(Dataset rows):
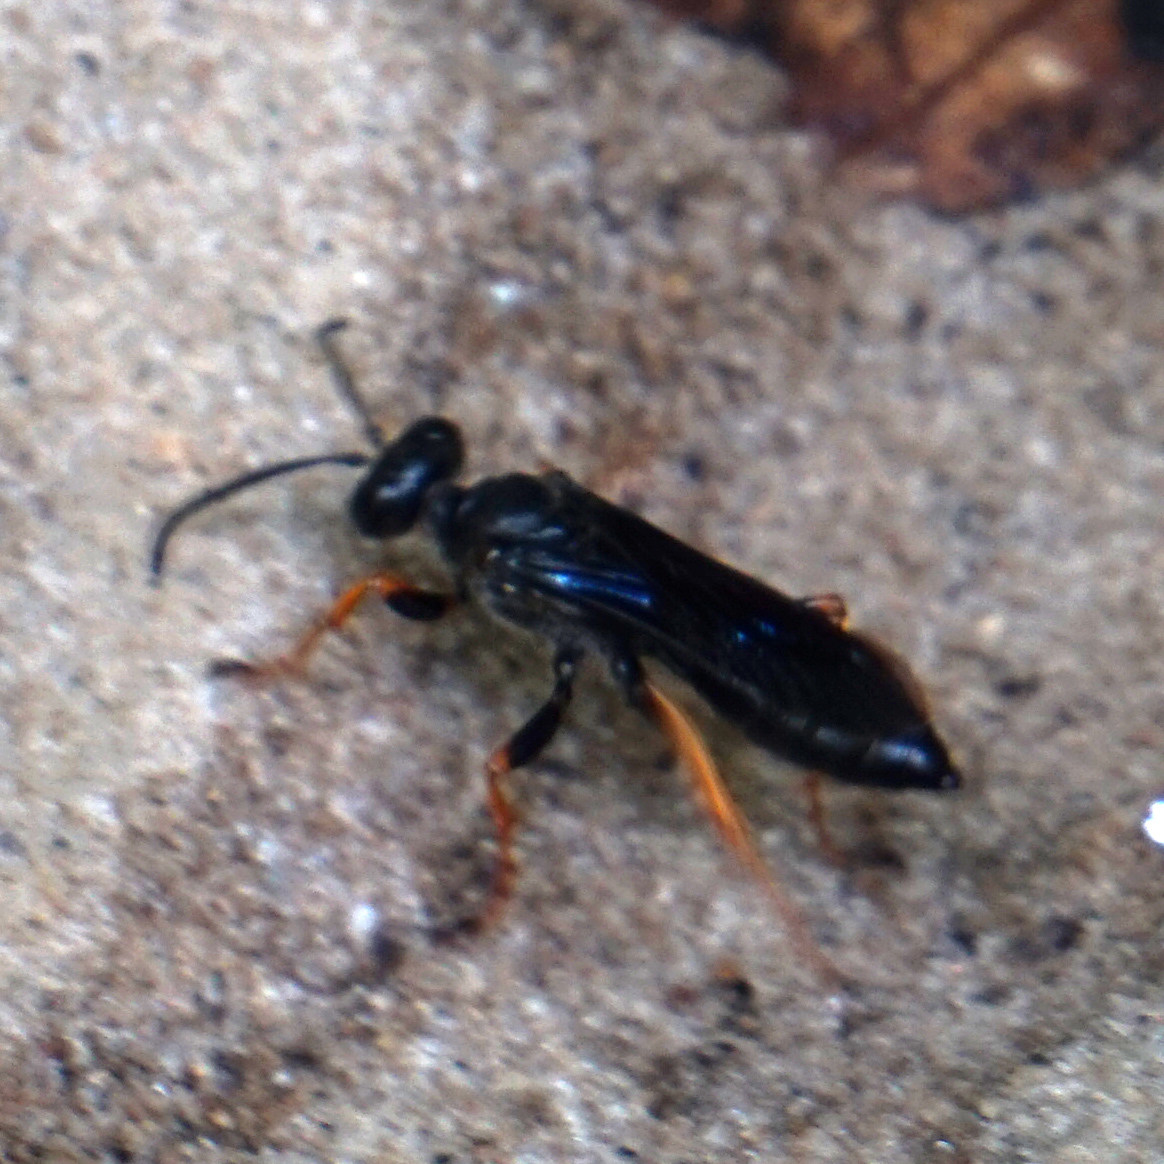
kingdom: Animalia
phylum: Arthropoda
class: Insecta
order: Hymenoptera
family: Sphecidae
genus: Sphex
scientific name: Sphex nudus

(Written exercise):
Lay out each line of the data above as a Markdown table with the columns No. and Line, skipping blank lines and leaving out the pictures.

(Output for this exercise):
| No. | Line |
|---|---|
| 1 | kingdom: Animalia |
| 2 | phylum: Arthropoda |
| 3 | class: Insecta |
| 4 | order: Hymenoptera |
| 5 | family: Sphecidae |
| 6 | genus: Sphex |
| 7 | scientific name: Sphex nudus |